When Lowry struck out Chris Woodward in the sixth, the ball bounced in the dirt and got past catcher Mike Matheny and went into the stands behind the on-deck circle. Beltran, who had doubled and advanced on David Wright’s groundout, then scored.


All three games of the series featured impressive pitching performances. San Francisco’s Jason Schmidt beat Tom Glavine 2-1 on Saturday, while Steve Trachsel returned from a back injury to make his season debut Friday and led the Mets to a 1-0 victory.


“I’m happy with winning five out of seven,” manager Willie Randolph said. “We didn’t hit the ball well here, but we ran into some good pitching. I don’t care about how many runs we score. We lost. It’ll be good to go home, have an off day, and charge the battery a bit before the Phillies come in.”


The Mets finished their road trip 5-2, sweeping lowly Arizona in the first four games. Now, they head home to face the Philadelphia Phillies for three games, then hit the road again for three at Florida, three at Atlanta, and four at St. Louis – a stretch everyone in the organization acknowledges is a crucial one for the club’s playoff chances.

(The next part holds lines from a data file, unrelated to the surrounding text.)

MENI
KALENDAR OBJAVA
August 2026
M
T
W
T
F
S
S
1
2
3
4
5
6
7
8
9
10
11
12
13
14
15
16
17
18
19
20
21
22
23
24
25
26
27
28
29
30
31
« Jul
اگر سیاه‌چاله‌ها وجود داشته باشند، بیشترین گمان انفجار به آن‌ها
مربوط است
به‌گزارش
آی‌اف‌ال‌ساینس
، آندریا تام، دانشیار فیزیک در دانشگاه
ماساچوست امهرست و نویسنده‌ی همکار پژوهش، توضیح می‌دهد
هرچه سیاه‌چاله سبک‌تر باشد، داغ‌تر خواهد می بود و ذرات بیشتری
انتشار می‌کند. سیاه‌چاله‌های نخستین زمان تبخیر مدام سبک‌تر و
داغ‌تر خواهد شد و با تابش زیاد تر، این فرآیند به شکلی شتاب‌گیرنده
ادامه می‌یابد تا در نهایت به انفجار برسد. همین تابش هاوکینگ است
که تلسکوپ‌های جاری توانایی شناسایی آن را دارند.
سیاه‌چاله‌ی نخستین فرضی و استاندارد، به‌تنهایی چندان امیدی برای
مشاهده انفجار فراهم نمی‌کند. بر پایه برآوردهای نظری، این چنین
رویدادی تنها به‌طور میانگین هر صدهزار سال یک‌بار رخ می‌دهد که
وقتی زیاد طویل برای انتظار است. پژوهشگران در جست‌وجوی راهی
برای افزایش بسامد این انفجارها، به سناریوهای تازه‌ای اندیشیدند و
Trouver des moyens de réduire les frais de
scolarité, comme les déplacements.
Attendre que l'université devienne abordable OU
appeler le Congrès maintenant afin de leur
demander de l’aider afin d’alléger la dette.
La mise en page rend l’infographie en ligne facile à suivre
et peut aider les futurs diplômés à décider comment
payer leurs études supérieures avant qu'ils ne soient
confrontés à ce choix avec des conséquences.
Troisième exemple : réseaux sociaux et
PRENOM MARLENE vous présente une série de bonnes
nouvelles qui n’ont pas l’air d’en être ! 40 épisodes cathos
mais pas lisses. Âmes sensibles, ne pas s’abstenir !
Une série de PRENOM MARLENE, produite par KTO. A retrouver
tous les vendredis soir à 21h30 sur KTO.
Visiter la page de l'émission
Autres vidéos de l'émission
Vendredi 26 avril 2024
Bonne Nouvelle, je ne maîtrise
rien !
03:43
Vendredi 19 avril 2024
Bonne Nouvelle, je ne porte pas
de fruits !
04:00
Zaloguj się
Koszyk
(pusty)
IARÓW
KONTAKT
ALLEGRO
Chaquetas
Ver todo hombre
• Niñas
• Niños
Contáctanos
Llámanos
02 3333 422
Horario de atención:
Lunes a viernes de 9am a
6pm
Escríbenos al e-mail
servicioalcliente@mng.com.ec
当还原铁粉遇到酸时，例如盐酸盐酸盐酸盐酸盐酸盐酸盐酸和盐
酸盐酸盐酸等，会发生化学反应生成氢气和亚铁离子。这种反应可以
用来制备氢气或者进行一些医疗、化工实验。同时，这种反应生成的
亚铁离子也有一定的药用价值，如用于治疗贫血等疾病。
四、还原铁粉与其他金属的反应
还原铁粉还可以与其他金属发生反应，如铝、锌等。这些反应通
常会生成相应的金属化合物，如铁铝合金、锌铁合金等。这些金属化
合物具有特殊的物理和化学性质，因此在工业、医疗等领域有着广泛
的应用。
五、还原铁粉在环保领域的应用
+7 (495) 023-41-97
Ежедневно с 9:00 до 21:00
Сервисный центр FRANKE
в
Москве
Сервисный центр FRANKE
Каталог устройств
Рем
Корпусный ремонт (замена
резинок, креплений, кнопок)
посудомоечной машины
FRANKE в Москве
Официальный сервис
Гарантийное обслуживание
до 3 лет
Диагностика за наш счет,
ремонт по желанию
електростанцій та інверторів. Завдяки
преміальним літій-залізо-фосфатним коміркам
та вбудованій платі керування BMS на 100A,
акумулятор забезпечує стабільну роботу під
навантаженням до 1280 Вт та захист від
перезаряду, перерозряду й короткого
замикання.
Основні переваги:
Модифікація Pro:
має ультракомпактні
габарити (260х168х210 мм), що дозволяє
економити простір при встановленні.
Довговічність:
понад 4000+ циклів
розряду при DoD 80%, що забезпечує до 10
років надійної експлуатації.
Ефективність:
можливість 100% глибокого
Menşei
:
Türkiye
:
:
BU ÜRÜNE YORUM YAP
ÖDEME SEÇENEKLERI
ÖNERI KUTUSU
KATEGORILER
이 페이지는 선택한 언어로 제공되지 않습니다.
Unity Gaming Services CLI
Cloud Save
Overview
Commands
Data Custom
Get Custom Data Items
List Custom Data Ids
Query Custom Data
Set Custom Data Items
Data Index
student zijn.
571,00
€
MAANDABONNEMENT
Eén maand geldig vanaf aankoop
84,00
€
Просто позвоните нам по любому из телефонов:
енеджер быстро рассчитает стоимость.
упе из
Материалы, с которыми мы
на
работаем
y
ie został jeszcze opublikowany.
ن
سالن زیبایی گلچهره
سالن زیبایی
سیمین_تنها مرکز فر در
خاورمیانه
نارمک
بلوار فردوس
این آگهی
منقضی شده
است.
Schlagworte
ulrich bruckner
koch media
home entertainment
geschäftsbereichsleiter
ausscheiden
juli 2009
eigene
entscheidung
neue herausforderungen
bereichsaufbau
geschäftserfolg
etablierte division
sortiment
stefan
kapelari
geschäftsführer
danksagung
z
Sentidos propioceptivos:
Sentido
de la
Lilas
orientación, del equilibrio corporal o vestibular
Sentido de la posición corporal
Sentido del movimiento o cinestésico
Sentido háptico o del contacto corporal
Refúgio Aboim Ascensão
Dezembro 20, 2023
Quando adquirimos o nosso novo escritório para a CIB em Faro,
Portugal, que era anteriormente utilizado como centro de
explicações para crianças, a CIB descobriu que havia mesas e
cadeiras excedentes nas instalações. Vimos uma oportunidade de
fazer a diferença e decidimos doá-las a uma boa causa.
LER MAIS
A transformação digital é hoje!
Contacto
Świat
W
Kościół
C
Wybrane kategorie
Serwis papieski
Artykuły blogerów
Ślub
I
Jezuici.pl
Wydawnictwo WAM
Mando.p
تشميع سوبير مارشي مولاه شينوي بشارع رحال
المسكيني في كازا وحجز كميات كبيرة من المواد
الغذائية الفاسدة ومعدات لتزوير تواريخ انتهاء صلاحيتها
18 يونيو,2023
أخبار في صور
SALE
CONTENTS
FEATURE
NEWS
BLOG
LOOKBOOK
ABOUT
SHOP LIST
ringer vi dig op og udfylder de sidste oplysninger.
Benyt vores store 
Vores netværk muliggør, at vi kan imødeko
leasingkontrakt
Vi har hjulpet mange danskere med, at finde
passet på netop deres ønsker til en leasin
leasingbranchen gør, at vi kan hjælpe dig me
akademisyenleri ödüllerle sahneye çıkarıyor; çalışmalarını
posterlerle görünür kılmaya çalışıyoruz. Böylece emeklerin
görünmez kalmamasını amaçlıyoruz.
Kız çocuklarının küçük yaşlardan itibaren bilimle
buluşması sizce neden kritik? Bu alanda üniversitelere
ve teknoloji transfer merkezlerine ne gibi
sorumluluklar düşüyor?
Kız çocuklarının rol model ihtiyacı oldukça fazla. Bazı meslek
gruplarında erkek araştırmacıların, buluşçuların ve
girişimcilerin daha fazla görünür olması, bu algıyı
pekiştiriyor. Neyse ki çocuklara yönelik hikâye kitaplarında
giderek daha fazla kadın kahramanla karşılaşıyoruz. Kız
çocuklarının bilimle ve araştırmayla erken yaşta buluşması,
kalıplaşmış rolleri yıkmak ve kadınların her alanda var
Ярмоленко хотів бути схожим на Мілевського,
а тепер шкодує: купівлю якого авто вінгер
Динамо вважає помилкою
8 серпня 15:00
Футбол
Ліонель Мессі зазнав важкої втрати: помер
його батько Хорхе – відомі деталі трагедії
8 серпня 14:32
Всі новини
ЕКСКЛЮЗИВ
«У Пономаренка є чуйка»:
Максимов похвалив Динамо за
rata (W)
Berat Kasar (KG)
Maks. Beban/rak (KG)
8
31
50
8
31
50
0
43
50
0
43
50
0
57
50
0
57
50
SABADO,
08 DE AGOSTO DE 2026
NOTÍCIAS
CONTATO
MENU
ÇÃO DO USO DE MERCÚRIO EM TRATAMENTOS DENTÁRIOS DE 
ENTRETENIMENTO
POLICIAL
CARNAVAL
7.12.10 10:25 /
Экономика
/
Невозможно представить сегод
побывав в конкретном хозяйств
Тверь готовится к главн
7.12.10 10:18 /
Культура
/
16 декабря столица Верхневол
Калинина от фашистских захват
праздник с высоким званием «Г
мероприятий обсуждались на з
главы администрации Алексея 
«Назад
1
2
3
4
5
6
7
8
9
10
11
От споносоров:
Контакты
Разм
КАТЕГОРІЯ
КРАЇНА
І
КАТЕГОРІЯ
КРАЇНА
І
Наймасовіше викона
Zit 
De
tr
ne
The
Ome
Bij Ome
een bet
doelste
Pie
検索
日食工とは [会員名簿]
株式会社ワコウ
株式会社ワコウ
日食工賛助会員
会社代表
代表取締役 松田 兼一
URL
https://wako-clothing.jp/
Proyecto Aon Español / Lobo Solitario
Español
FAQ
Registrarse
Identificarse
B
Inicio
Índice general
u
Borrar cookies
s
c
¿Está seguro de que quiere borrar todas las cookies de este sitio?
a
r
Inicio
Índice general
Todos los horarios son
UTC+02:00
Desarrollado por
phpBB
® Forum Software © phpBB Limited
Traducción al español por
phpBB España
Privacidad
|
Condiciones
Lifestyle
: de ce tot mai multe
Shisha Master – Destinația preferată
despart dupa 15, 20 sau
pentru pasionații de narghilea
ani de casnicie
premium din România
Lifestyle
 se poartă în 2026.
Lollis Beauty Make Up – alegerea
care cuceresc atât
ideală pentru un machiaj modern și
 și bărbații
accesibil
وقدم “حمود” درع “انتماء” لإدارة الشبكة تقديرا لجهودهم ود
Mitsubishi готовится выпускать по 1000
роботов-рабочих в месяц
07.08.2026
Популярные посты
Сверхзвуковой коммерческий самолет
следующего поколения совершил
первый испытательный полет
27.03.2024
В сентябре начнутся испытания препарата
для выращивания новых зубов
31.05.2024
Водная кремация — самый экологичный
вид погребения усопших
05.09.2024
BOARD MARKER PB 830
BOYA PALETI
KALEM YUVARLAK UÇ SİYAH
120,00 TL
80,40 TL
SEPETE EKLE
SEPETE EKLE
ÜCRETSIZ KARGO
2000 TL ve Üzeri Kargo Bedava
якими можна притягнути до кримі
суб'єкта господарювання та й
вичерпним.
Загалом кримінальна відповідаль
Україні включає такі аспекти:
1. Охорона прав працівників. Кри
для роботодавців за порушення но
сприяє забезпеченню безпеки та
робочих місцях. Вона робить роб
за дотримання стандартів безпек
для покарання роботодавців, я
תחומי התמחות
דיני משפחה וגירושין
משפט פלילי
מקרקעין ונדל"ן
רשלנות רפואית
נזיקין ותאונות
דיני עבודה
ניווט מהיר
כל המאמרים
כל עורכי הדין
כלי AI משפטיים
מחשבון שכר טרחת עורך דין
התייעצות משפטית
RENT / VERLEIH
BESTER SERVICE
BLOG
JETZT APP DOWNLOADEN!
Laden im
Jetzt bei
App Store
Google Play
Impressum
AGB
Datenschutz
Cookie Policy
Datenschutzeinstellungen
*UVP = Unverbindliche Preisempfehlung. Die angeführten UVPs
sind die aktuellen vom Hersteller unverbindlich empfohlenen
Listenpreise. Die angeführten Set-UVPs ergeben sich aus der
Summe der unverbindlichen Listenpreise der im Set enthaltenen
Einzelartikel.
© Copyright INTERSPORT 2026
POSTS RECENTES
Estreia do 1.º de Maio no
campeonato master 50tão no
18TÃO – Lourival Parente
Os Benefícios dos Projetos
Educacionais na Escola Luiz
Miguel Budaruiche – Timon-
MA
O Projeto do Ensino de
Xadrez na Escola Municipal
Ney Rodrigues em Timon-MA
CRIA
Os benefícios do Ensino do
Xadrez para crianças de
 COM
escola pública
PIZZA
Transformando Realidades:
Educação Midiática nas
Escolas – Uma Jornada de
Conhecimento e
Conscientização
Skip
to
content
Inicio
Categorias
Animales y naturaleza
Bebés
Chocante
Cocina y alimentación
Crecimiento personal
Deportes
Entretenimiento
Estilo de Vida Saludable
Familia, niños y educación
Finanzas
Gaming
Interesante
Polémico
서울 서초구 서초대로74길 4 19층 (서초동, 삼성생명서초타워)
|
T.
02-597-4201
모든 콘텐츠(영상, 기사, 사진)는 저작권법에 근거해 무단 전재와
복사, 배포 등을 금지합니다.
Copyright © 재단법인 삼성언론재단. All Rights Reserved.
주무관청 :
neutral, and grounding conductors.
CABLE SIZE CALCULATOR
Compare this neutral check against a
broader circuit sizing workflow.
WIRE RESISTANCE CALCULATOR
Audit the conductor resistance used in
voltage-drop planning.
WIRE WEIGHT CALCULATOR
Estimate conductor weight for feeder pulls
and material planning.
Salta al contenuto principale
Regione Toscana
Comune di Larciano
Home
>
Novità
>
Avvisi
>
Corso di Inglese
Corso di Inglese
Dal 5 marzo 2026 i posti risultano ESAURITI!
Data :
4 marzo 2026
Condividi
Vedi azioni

Benson (9-6), who beat the Giants 12-1 on June 5 at Shea Stadium, lost his second straight start after being knocked out in the first against Washington a week ago. He looked better yesterday, giving up seven hits in six innings, striking out two, and walking two.


“Just one bad pitch,” Benson said. “I tip my hat to J.T. because he hit a good 3-2 changeup. But my slider was not working well today and that’s the pitch that beat me. It was supposed to be down to Feliz and it stayed up.”